_Exercise A_:
Reproduce the passage on dealing with toddlers word for word, in full.

_Selected passage_:
-- -- --

Toddlers can be very trying. They are exploring their world, learning new things at a rapid pace and trying to make sense of it all themselves. To top it all off, they have their own personalities that can make things even more interesting for the parents. :) Communication is very difficult because, let's face it, they speak another language than we do.

One of the best pieces of advice I got was not to make a big deal out of some of the things my toddler does. He's not trying to be bad, he's just testing his boundaries, etc. If you have a big reaction to what they're doing (ie yelling, etc), they're very likely to find that exciting or interesting and it actually reinforces the behavior you don't want. The fact is, you have no "control" over your child anymore than your mother or father has "control" over you. Probably the most effecitve thing you can do is to try and encourage the behavior you want through postiive reinforcement.

Another effective technique I have found is to try and divert my son when I see a potentially difficult situation coming on. He (and you daughter) don't fully grasp everything yet so you have to try and get them to focus on something else.

-- -- --

_Data extracts_:
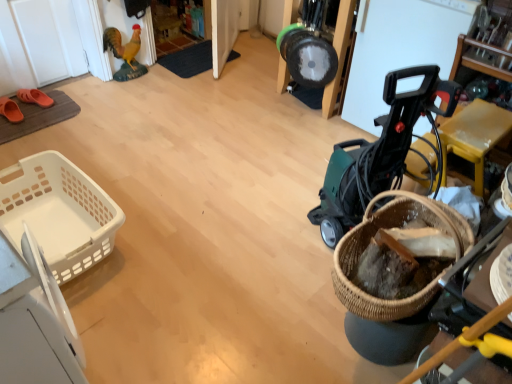
This screenshot has width=512, height=384. What do you see at coordinates (35, 97) in the screenshot?
I see `orange rubber clog at left, which ranks as the 1th footwear in back-to-front order` at bounding box center [35, 97].

Find the location of `black plastic bucket at upper center`. black plastic bucket at upper center is located at coordinates (339, 54).

What do you see at coordinates (378, 152) in the screenshot? I see `green plastic baby carriage at right` at bounding box center [378, 152].

You are a GUI agent. You are given a task and a screenshot of the screen. Output one action in this format:
    pyautogui.click(x=<x>, y=<y>)
    Task: Click on the orange rubber sandals at left, the second footwear in the back-to-front sequence
    The width and height of the screenshot is (512, 384).
    Given the screenshot: What is the action you would take?
    pyautogui.click(x=10, y=110)

How different are the orientations of woven brown basket at lower right, arranged as the 1th basket when viewed from the front, and white plastic basket at left, placed as the 1th basket when sorted from left to right, in degrees?

They differ by 90 degrees in their facing directions.

Is woven brown basket at lower right, the 2th basket viewed from the left, looking in the opposite direction of white plastic basket at left, placed as the 1th basket when sorted from left to right?

woven brown basket at lower right, the 2th basket viewed from the left, does not have its back to white plastic basket at left, placed as the 1th basket when sorted from left to right.

From the image's perspective, between woven brown basket at lower right, positioned as the 2th basket in back-to-front order, and white plastic basket at left, which appears as the 2th basket when viewed from the front, who is located below?

woven brown basket at lower right, positioned as the 2th basket in back-to-front order, is shown below in the image.

Locate an element on the screen. This screenshot has height=384, width=512. basket in front of the white plastic basket at left, placed as the second basket when sorted from right to left is located at coordinates (386, 228).

Which is correct: white plastic basket at left, placed as the 1th basket when sorted from left to right, is inside woven brown basket at lower right, arranged as the 1th basket when viewed from the front, or outside of it?

white plastic basket at left, placed as the 1th basket when sorted from left to right, is not inside woven brown basket at lower right, arranged as the 1th basket when viewed from the front, it's outside.

How many degrees apart are the facing directions of white plastic basket at left, which appears as the 2th basket when viewed from the front, and woven brown basket at lower right, the 2th basket viewed from the left?

The angular difference between white plastic basket at left, which appears as the 2th basket when viewed from the front, and woven brown basket at lower right, the 2th basket viewed from the left, is 90 degrees.

Looking at this image, is white plastic basket at left, placed as the 1th basket when sorted from left to right, facing away from woven brown basket at lower right, the first basket viewed from the right?

That's not correct — white plastic basket at left, placed as the 1th basket when sorted from left to right, is not looking away from woven brown basket at lower right, the first basket viewed from the right.

Is point (1, 173) in front of point (459, 245)?

No, (1, 173) is behind (459, 245).

Considering the relative positions of white plastic basket at left, the 1th basket when ordered from back to front, and black plastic bucket at upper center in the image provided, is white plastic basket at left, the 1th basket when ordered from back to front, to the right of black plastic bucket at upper center from the viewer's perspective?

In fact, white plastic basket at left, the 1th basket when ordered from back to front, is to the left of black plastic bucket at upper center.

Considering the relative sizes of white plastic basket at left, which appears as the 2th basket when viewed from the front, and black plastic bucket at upper center in the image provided, is white plastic basket at left, which appears as the 2th basket when viewed from the front, wider than black plastic bucket at upper center?

Correct, the width of white plastic basket at left, which appears as the 2th basket when viewed from the front, exceeds that of black plastic bucket at upper center.

Is white plastic basket at left, which appears as the 2th basket when viewed from the front, smaller than black plastic bucket at upper center?

Incorrect, white plastic basket at left, which appears as the 2th basket when viewed from the front, is not smaller in size than black plastic bucket at upper center.

Is white plastic basket at left, which appears as the 2th basket when viewed from the front, next to black plastic bucket at upper center?

white plastic basket at left, which appears as the 2th basket when viewed from the front, and black plastic bucket at upper center are clearly separated.

Which object is wider, orange rubber sandals at left, which appears as the 1th footwear when viewed from the front, or green plastic baby carriage at right?

With larger width is green plastic baby carriage at right.

What's the angular difference between orange rubber sandals at left, the second footwear in the back-to-front sequence, and green plastic baby carriage at right's facing directions?

153 degrees.

Would you say orange rubber sandals at left, the second footwear in the back-to-front sequence, is inside or outside green plastic baby carriage at right?

orange rubber sandals at left, the second footwear in the back-to-front sequence, cannot be found inside green plastic baby carriage at right.

From the image's perspective, is orange rubber sandals at left, the second footwear in the back-to-front sequence, above green plastic baby carriage at right?

Yes, from the image's perspective, orange rubber sandals at left, the second footwear in the back-to-front sequence, is above green plastic baby carriage at right.

Is orange rubber clog at left, which ranks as the 1th footwear in back-to-front order, not within white plastic basket at left, placed as the 1th basket when sorted from left to right?

Yes.

Who is bigger, orange rubber clog at left, marked as the 2th footwear in a front-to-back arrangement, or white plastic basket at left, placed as the second basket when sorted from right to left?

white plastic basket at left, placed as the second basket when sorted from right to left.

Are orange rubber clog at left, which ranks as the 1th footwear in back-to-front order, and white plastic basket at left, the 1th basket when ordered from back to front, beside each other?

No, orange rubber clog at left, which ranks as the 1th footwear in back-to-front order, is not making contact with white plastic basket at left, the 1th basket when ordered from back to front.

How far apart are orange rubber clog at left, which ranks as the 1th footwear in back-to-front order, and white plastic basket at left, placed as the 1th basket when sorted from left to right?

orange rubber clog at left, which ranks as the 1th footwear in back-to-front order, is 3.48 feet away from white plastic basket at left, placed as the 1th basket when sorted from left to right.

Does orange rubber sandals at left, the second footwear in the back-to-front sequence, appear on the right side of white plastic basket at left, which appears as the 2th basket when viewed from the front?

In fact, orange rubber sandals at left, the second footwear in the back-to-front sequence, is to the left of white plastic basket at left, which appears as the 2th basket when viewed from the front.

Is orange rubber sandals at left, which appears as the 1th footwear when viewed from the front, looking in the opposite direction of white plastic basket at left, placed as the second basket when sorted from right to left?

orange rubber sandals at left, which appears as the 1th footwear when viewed from the front, is not turned away from white plastic basket at left, placed as the second basket when sorted from right to left.

I want to click on the 1st basket below when counting from the orange rubber sandals at left, the second footwear in the back-to-front sequence (from the image's perspective), so click(59, 212).

Looking at this image, from a real-world perspective, does orange rubber sandals at left, which appears as the 1th footwear when viewed from the front, stand above white plastic basket at left, the 1th basket when ordered from back to front?

Incorrect, from a real-world perspective, orange rubber sandals at left, which appears as the 1th footwear when viewed from the front, is lower than white plastic basket at left, the 1th basket when ordered from back to front.

Is black plastic bucket at upper center oriented away from woven brown basket at lower right, arranged as the 1th basket when viewed from the front?

black plastic bucket at upper center is not turned away from woven brown basket at lower right, arranged as the 1th basket when viewed from the front.

Which of these two, black plastic bucket at upper center or woven brown basket at lower right, the 2th basket viewed from the left, is smaller?

With smaller size is woven brown basket at lower right, the 2th basket viewed from the left.

Is black plastic bucket at upper center closer to the viewer compared to woven brown basket at lower right, the 2th basket viewed from the left?

That is False.

Is black plastic bucket at upper center positioned far away from woven brown basket at lower right, the 2th basket viewed from the left?

black plastic bucket at upper center is positioned a significant distance from woven brown basket at lower right, the 2th basket viewed from the left.

The image size is (512, 384). I want to click on basket below the white plastic basket at left, the 1th basket when ordered from back to front (from the image's perspective), so click(x=386, y=228).

At what (x,y) coordinates should I click in order to perform the action: click on basket above the white plastic basket at left, the 1th basket when ordered from back to front (from a real-world perspective). Please return your answer as a coordinate pair (x, y). Image resolution: width=512 pixels, height=384 pixels. Looking at the image, I should click on (386, 228).

Looking at the image, which one is located closer to white plastic basket at left, the 1th basket when ordered from back to front, woven brown basket at lower right, the 2th basket viewed from the left, or black plastic bucket at upper center?

woven brown basket at lower right, the 2th basket viewed from the left, lies closer to white plastic basket at left, the 1th basket when ordered from back to front, than the other object.

Based on their spatial positions, is woven brown basket at lower right, the 2th basket viewed from the left, or green plastic baby carriage at right closer to black plastic bucket at upper center?

Based on the image, green plastic baby carriage at right appears to be nearer to black plastic bucket at upper center.

When comparing their distances from white plastic basket at left, which appears as the 2th basket when viewed from the front, does black plastic bucket at upper center or green plastic baby carriage at right seem closer?

green plastic baby carriage at right is positioned closer to the anchor white plastic basket at left, which appears as the 2th basket when viewed from the front.

Considering their positions, is woven brown basket at lower right, positioned as the 2th basket in back-to-front order, positioned further to orange rubber sandals at left, which appears as the 1th footwear when viewed from the front, than white plastic basket at left, the 1th basket when ordered from back to front?

woven brown basket at lower right, positioned as the 2th basket in back-to-front order, is positioned further to the anchor orange rubber sandals at left, which appears as the 1th footwear when viewed from the front.

Based on their spatial positions, is green plastic baby carriage at right or orange rubber clog at left, which ranks as the 1th footwear in back-to-front order, further from black plastic bucket at upper center?

orange rubber clog at left, which ranks as the 1th footwear in back-to-front order.

Estimate the real-world distances between objects in this image. Which object is closer to woven brown basket at lower right, arranged as the 1th basket when viewed from the front, orange rubber clog at left, marked as the 2th footwear in a front-to-back arrangement, or black plastic bucket at upper center?

The object closer to woven brown basket at lower right, arranged as the 1th basket when viewed from the front, is black plastic bucket at upper center.

Which object lies nearer to the anchor point woven brown basket at lower right, arranged as the 1th basket when viewed from the front, orange rubber clog at left, marked as the 2th footwear in a front-to-back arrangement, or orange rubber sandals at left, which appears as the 1th footwear when viewed from the front?

Among the two, orange rubber sandals at left, which appears as the 1th footwear when viewed from the front, is located nearer to woven brown basket at lower right, arranged as the 1th basket when viewed from the front.

Estimate the real-world distances between objects in this image. Which object is further from white plastic basket at left, placed as the second basket when sorted from right to left, black plastic bucket at upper center or orange rubber clog at left, which ranks as the 1th footwear in back-to-front order?

black plastic bucket at upper center lies further to white plastic basket at left, placed as the second basket when sorted from right to left, than the other object.

Locate an element on the screen. This screenshot has width=512, height=384. furniture located between white plastic basket at left, the 1th basket when ordered from back to front, and woven brown basket at lower right, positioned as the 2th basket in back-to-front order, in the left-right direction is located at coordinates (339, 54).

Locate an element on the screen. The width and height of the screenshot is (512, 384). basket between orange rubber clog at left, marked as the 2th footwear in a front-to-back arrangement, and woven brown basket at lower right, positioned as the 2th basket in back-to-front order is located at coordinates (59, 212).

Locate an element on the screen. This screenshot has width=512, height=384. basket between orange rubber sandals at left, the second footwear in the back-to-front sequence, and woven brown basket at lower right, arranged as the 1th basket when viewed from the front, in the horizontal direction is located at coordinates (59, 212).

Locate an element on the screen. The height and width of the screenshot is (384, 512). footwear situated between orange rubber sandals at left, which appears as the 1th footwear when viewed from the front, and woven brown basket at lower right, positioned as the 2th basket in back-to-front order, from left to right is located at coordinates (35, 97).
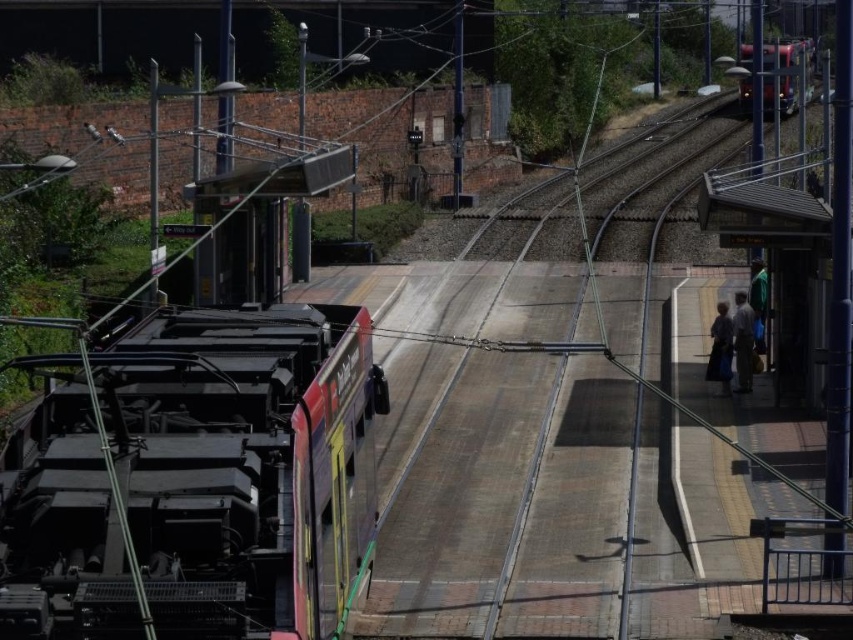
Who is positioned more to the left, light brown fabric coat at right or dark gray fabric bag at right?

dark gray fabric bag at right is more to the left.

Who is lower down, light brown fabric coat at right or dark gray fabric bag at right?

dark gray fabric bag at right is below.

Does point (740, 317) lie in front of point (715, 346)?

Yes, it is.

Identify the location of light brown fabric coat at right. Image resolution: width=853 pixels, height=640 pixels. (743, 340).

Between point (193, 372) and point (763, 58), which one is positioned in front?

Positioned in front is point (193, 372).

Does point (28, 440) come in front of point (785, 115)?

Yes, it is in front of point (785, 115).

Between point (305, 518) and point (785, 90), which one is positioned behind?

The point (785, 90) is behind.

This screenshot has height=640, width=853. In order to click on metallic red train at left in this screenshot , I will do `click(195, 481)`.

Between metallic red train at left and dark gray fabric bag at right, which one appears on the left side from the viewer's perspective?

Positioned to the left is metallic red train at left.

Who is positioned more to the right, metallic red train at left or dark gray fabric bag at right?

dark gray fabric bag at right

At what (x,y) coordinates should I click in order to perform the action: click on metallic red train at left. Please return your answer as a coordinate pair (x, y). Looking at the image, I should click on (195, 481).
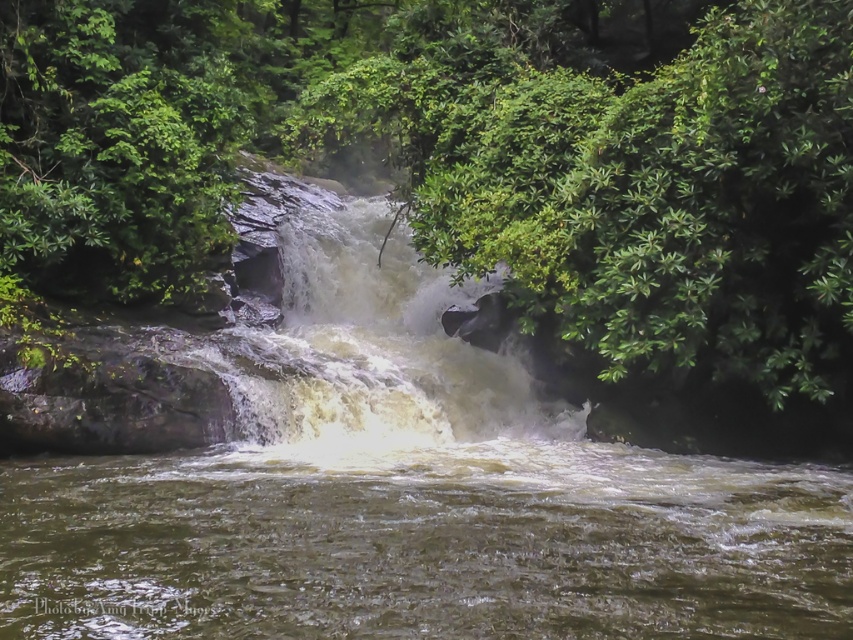
You are a hiker carrying a backpack and need to cross the area between the green leafy tree at center and the white frothy water at center. The path is narrow. Can you safely pass through if your backpack is 2 feet wide?

The distance between the green leafy tree at center and the white frothy water at center is 9.36 feet. Since your backpack is only 2 feet wide, there is sufficient space to safely pass through the 9.36 feet gap.

You are standing at the edge of the forest near the waterfall and see a point marked at coordinates point (466, 157). Based on the scene description, which object does this point belong to?

The point (466, 157) is on the green leafy tree at center.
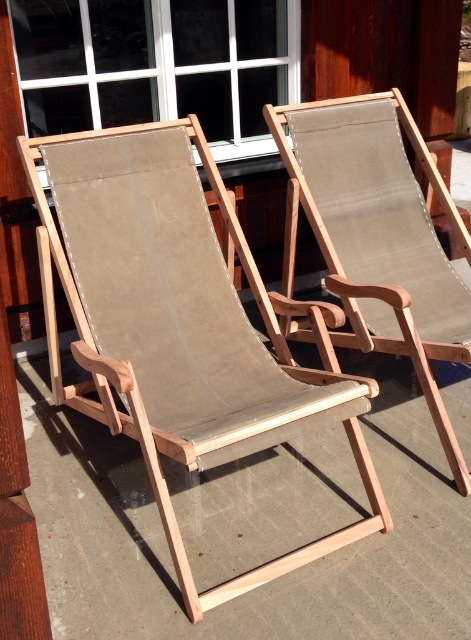
Question: Which point is closer to the camera?

Choices:
 (A) (462, 460)
 (B) (206, 304)

Answer: (A)

Question: From the image, what is the correct spatial relationship of natural wood beach chair at center in relation to matte brown fabric chair at center?

Choices:
 (A) right
 (B) left

Answer: (B)

Question: Can you confirm if natural wood beach chair at center is bigger than matte brown fabric chair at center?

Choices:
 (A) no
 (B) yes

Answer: (B)

Question: Which object appears closest to the camera in this image?

Choices:
 (A) natural wood beach chair at center
 (B) matte brown fabric chair at center

Answer: (A)

Question: In this image, where is natural wood beach chair at center located relative to matte brown fabric chair at center?

Choices:
 (A) below
 (B) above

Answer: (A)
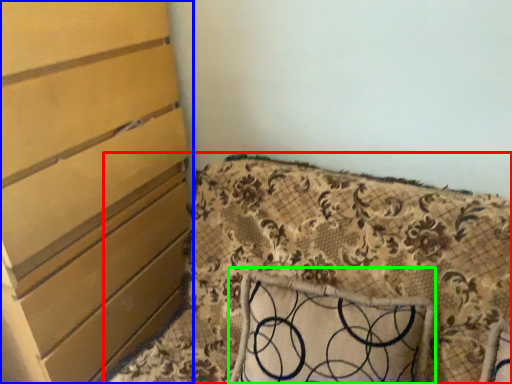
Question: Which object is the closest to the furniture (highlighted by a red box)? Choose among these: chest of drawers (highlighted by a blue box) or pillow (highlighted by a green box).

Choices:
 (A) chest of drawers
 (B) pillow

Answer: (B)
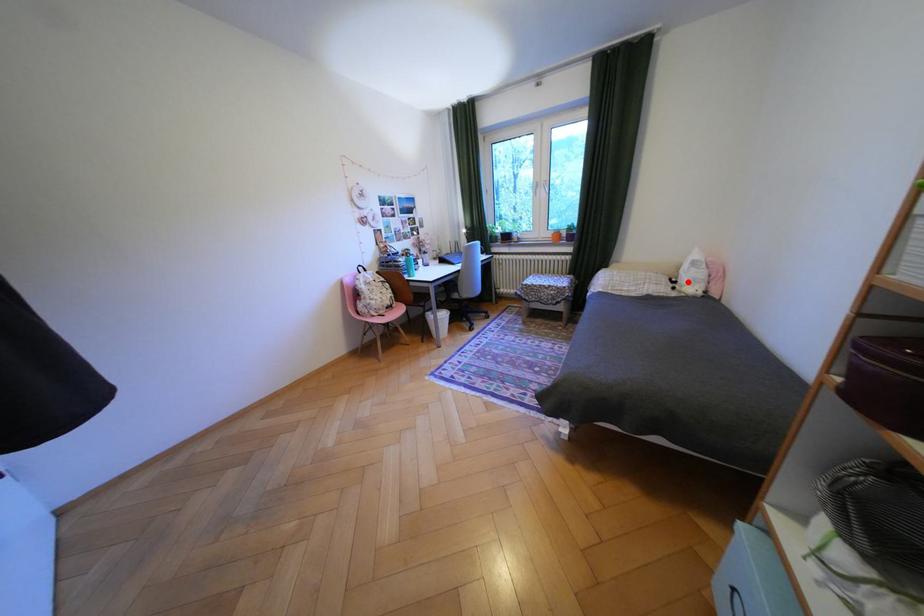
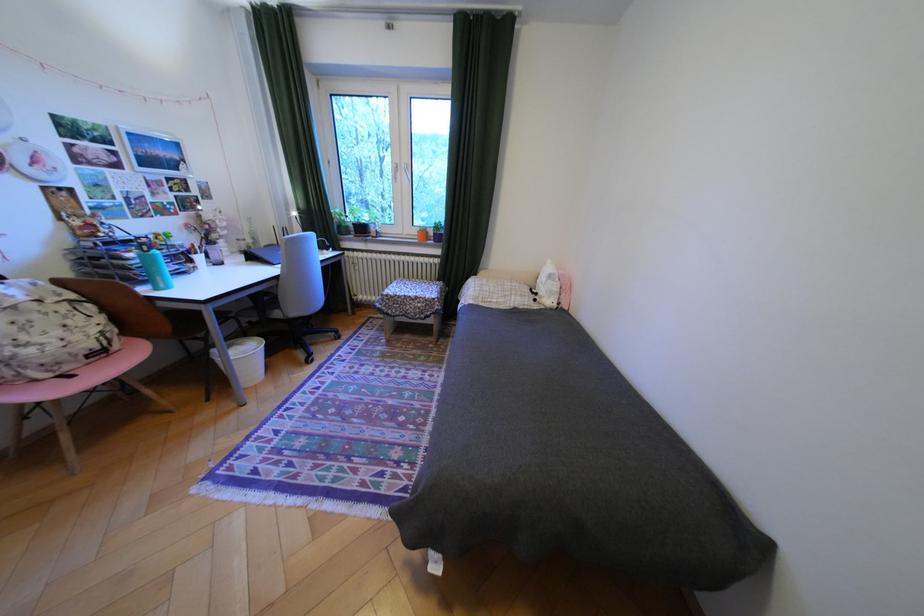
Locate, in the second image, the point that corresponds to the highlighted location in the first image.

(548, 294)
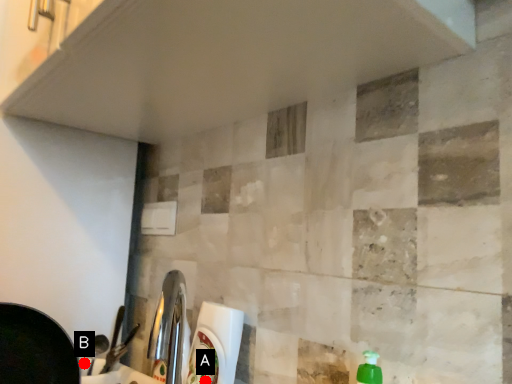
Question: Two points are circled on the image, labeled by A and B beside each circle. Which point appears closest to the camera in this image?

Choices:
 (A) A is closer
 (B) B is closer

Answer: (A)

-- -- --

_Exercise B_:
Pull out each line from the entries that contains the word "above".

_Answer box A_:
Toddlers can be very trying. They are exploring their world, learning new things at a rapid pace and trying to make sense of it all themselves. To top it all off, they have their own personalities that can make things even more interesting for the parents. :) Communication is very difficult because, let's face it, they speak another language than we do.

One of the best pieces of advice I got was not to make a big deal out of some of the things my toddler does. He's not trying to be bad, he's just testing his boundaries, etc. If you have a big reaction to what they're doing (ie yelling, etc), they're very likely to find that exciting or interesting and it actually reinforces the behavior you don't want. The fact is, you have no "control" over your child anymore than your mother or father has "control" over you. Probably the most effecitve thing you can do is to try and encourage the behavior you want through postiive reinforcement.

Another effective technique I have found is to try and divert my son when I see a potentially difficult situation coming on. He (and you daughter) don't fully grasp everything yet so you have to try and get them to focus on something else.

_Answer box B_:
From the image's perspective, is orange rubber sandals at left, the second footwear in the back-to-front sequence, above green plastic baby carriage at right?
Yes, from the image's perspective, orange rubber sandals at left, the second footwear in the back-to-front sequence, is above green plastic baby carriage at right.
Looking at this image, from a real-world perspective, does orange rubber sandals at left, which appears as the 1th footwear when viewed from the front, stand above white plastic basket at left, the 1th basket when ordered from back to front?
At what (x,y) coordinates should I click in order to perform the action: click on basket above the white plastic basket at left, the 1th basket when ordered from back to front (from a real-world perspective). Please return your answer as a coordinate pair (x, y). Image resolution: width=512 pixels, height=384 pixels. Looking at the image, I should click on (386, 228).
 (B) above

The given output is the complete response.